業務用加工食品ヒット賞 給食・惣菜部門:ヤヨイサンフーズ「とけないアイス風デザート」
◆物性を改善、形状を保持
ヤヨイサンフーズの「とけないアイス風デザート」は、高齢者や幼児など「食事に時間がかかる人たちにもアイスクリームの味を楽しんでほしい」という思いから生まれた。咀嚼(そしゃく)困難者向けやわらか食「ソフリ」シリーズのデザート新商品として昨秋登場。ネット検索数の急上昇を機に、今春には数々のメディアに取り上げられて話題となった。5月以降の売上げは急上昇し、7月末までの累計販売食数が100万食を突破するヒットを記録。最需要期の夏場に向けて順調に売上げを伸ばしている。
“食べたくても食べられなかったものを提供したい”が「ソフリ」全体に共通する開発テーマ。04年のシリーズ発売から今年で11年目、東日本大震災で基幹の気仙沼工場を失う大打撃を被ったが、13年度売上げは前期比39%増と大幅に伸長。震災前のピーク売上げを更新して早期復活を遂げている。「とけないアイス風デザート」のヒットが今後の「ソフリ」拡売を強力に後押しすることは間違いない。

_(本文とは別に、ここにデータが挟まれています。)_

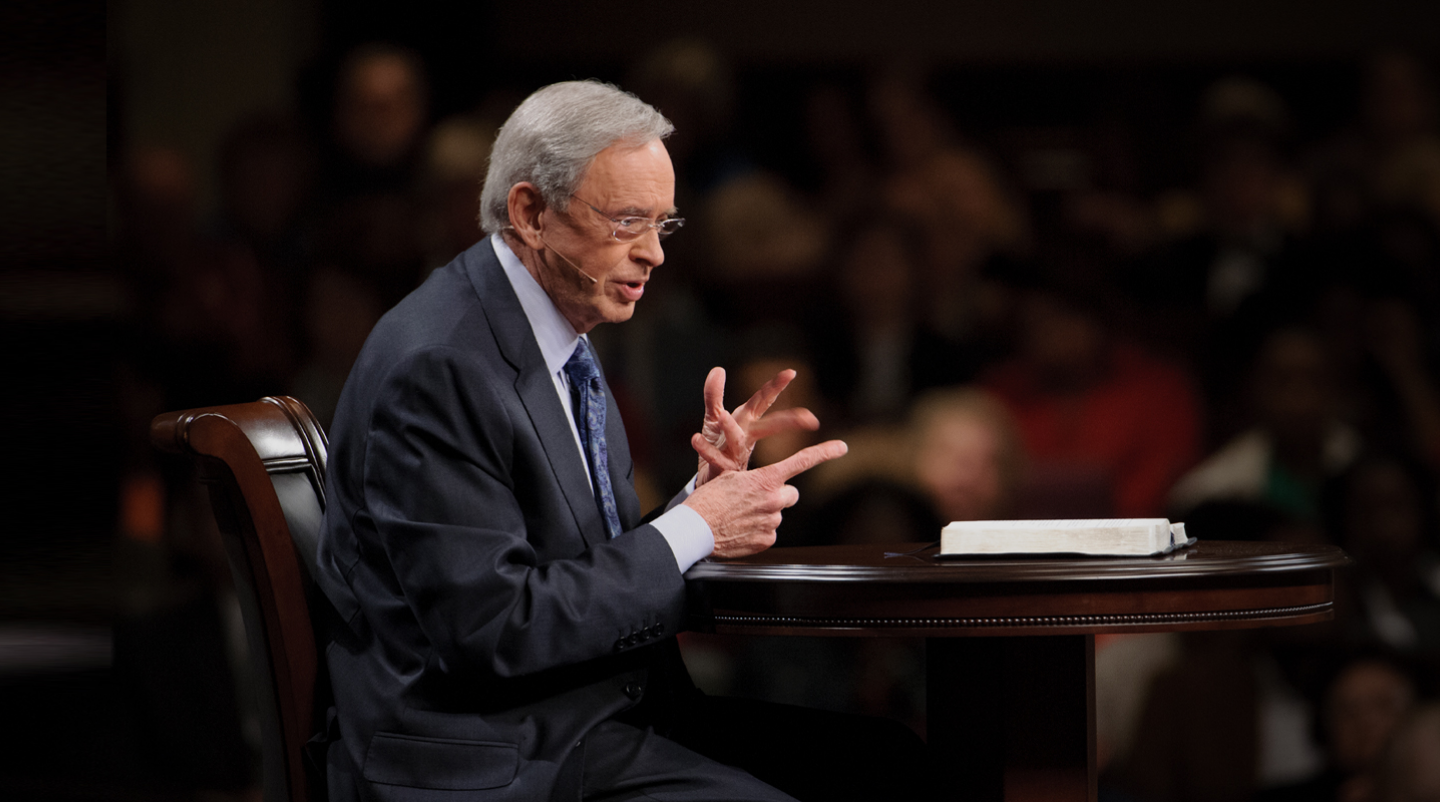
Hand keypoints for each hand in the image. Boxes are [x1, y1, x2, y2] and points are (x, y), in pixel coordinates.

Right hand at [684, 439, 847, 557]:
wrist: (695, 529)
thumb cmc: (708, 500)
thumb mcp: (730, 477)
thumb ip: (754, 478)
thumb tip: (765, 482)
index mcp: (765, 479)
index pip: (802, 462)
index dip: (825, 453)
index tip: (842, 447)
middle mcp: (773, 499)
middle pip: (791, 494)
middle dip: (779, 495)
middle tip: (758, 499)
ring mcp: (772, 521)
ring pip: (778, 514)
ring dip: (766, 514)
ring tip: (742, 516)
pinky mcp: (767, 540)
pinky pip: (770, 533)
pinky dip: (759, 531)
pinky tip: (743, 529)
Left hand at [693, 367, 819, 485]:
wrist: (708, 481)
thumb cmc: (717, 447)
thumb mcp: (714, 419)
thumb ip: (714, 396)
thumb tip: (718, 369)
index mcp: (747, 422)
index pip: (763, 400)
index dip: (776, 386)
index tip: (791, 372)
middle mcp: (746, 437)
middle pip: (769, 426)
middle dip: (788, 421)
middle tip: (808, 419)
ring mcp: (736, 455)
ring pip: (738, 442)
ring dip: (732, 429)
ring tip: (724, 416)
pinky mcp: (722, 469)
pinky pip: (714, 459)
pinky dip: (705, 450)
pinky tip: (695, 439)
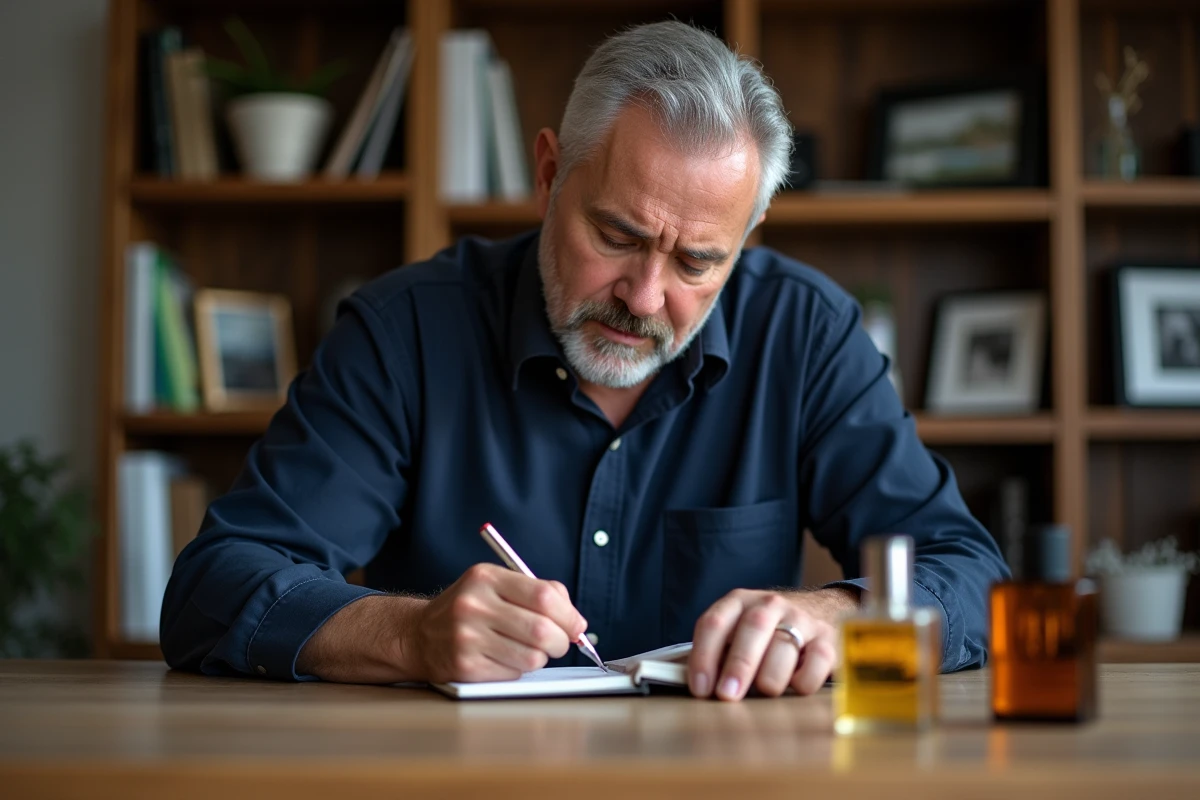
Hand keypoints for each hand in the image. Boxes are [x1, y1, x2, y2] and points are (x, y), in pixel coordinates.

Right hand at [409, 563, 587, 682]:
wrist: (419, 634)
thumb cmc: (469, 609)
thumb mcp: (496, 585)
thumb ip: (537, 593)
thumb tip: (576, 621)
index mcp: (486, 577)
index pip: (544, 596)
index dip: (568, 615)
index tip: (576, 626)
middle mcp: (473, 605)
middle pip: (541, 630)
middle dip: (560, 641)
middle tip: (558, 643)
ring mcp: (467, 638)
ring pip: (532, 658)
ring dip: (540, 658)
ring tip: (528, 650)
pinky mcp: (465, 667)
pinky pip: (513, 674)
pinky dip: (518, 670)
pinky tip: (503, 658)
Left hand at [687, 588, 855, 700]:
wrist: (819, 610)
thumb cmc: (766, 634)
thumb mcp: (737, 635)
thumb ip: (718, 656)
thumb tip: (702, 690)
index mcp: (739, 602)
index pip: (714, 623)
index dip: (704, 656)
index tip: (701, 688)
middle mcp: (769, 605)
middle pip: (752, 628)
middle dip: (738, 665)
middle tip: (728, 696)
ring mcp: (801, 618)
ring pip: (784, 645)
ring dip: (770, 676)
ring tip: (764, 692)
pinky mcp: (828, 637)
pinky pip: (818, 660)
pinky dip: (805, 680)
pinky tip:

開発は昨年1月、関東学院大学健康栄養学科・松崎政三教授の研究協力の下で始まった。同教授ゼミ研究テーマの一つが「溶けないアイス」だった。その基礎研究をベースとして、ヤヨイの開発陣が蓄積した得意のムース技術を活用して商品化し、ライン生産に落とし込んだ。病院・福祉施設を主要販路とする「ソフリ」のマーケティングで培った現場の栄養士との密接なネットワークこそ、松崎教授との協力関係を可能にしてヒット商品の誕生につなげた原動力だ。
商品化のカギはムース状とすることで溶けやすいアイスの物性を改善し、形状を保持する機能をもたせたこと。苦慮したのはアイスの風味を忠実に再現し、かつ温度が上昇しても食感と味を両立させることだった。特にアイスは溶けると甘味が強調されすぎるが、「とけないアイス風デザート」は甘味料の配合を工夫し、すっきりした切れのある甘味をもたせた。冷凍状態から室温20度Cで30分たっても形状をとどめ、冷蔵状態で2時間置いても同様に形を保持できる。
昨秋に「バニラ風味」を発売後、「いちご」「チョコ」「抹茶」「あずき」を矢継ぎ早に投入して計5品の品揃えとした。バラエティー化によって毎日の普段使いに対応し、学校給食や保育園などの大量給食向けにも広く需要を見込む。
◆規格=350g(10個入り)×4×3合(冷凍)
●SFとけないアイス風デザート35(バニラ風味)
特徴/室温でも液状になりにくく、なめらかな食感を維持する新しいデザート。そのままでももちろん、他の食材とも組み合わせやすい、オーソドックスなバニラ風味。
●SFとけないアイス風デザート35(チョコ)
特徴/クーベルチュールチョコレートを使用した、なめらかな食感とカカオの風味。
●SFとけないアイス風デザート35(いちご)
特徴/イチゴの果肉と果汁が加わった、さわやかな酸味とまろやかな甘味。
●SFとけないアイス風デザート35(抹茶)
特徴/和風シリーズが仲間入り。香り高い静岡県の抹茶を使用。
●SFとけないアイス風デザート35(あずき)
特徴/北海道産小豆を使った風味豊かなあんを使用。小豆の風味を生かした上品な甘さ。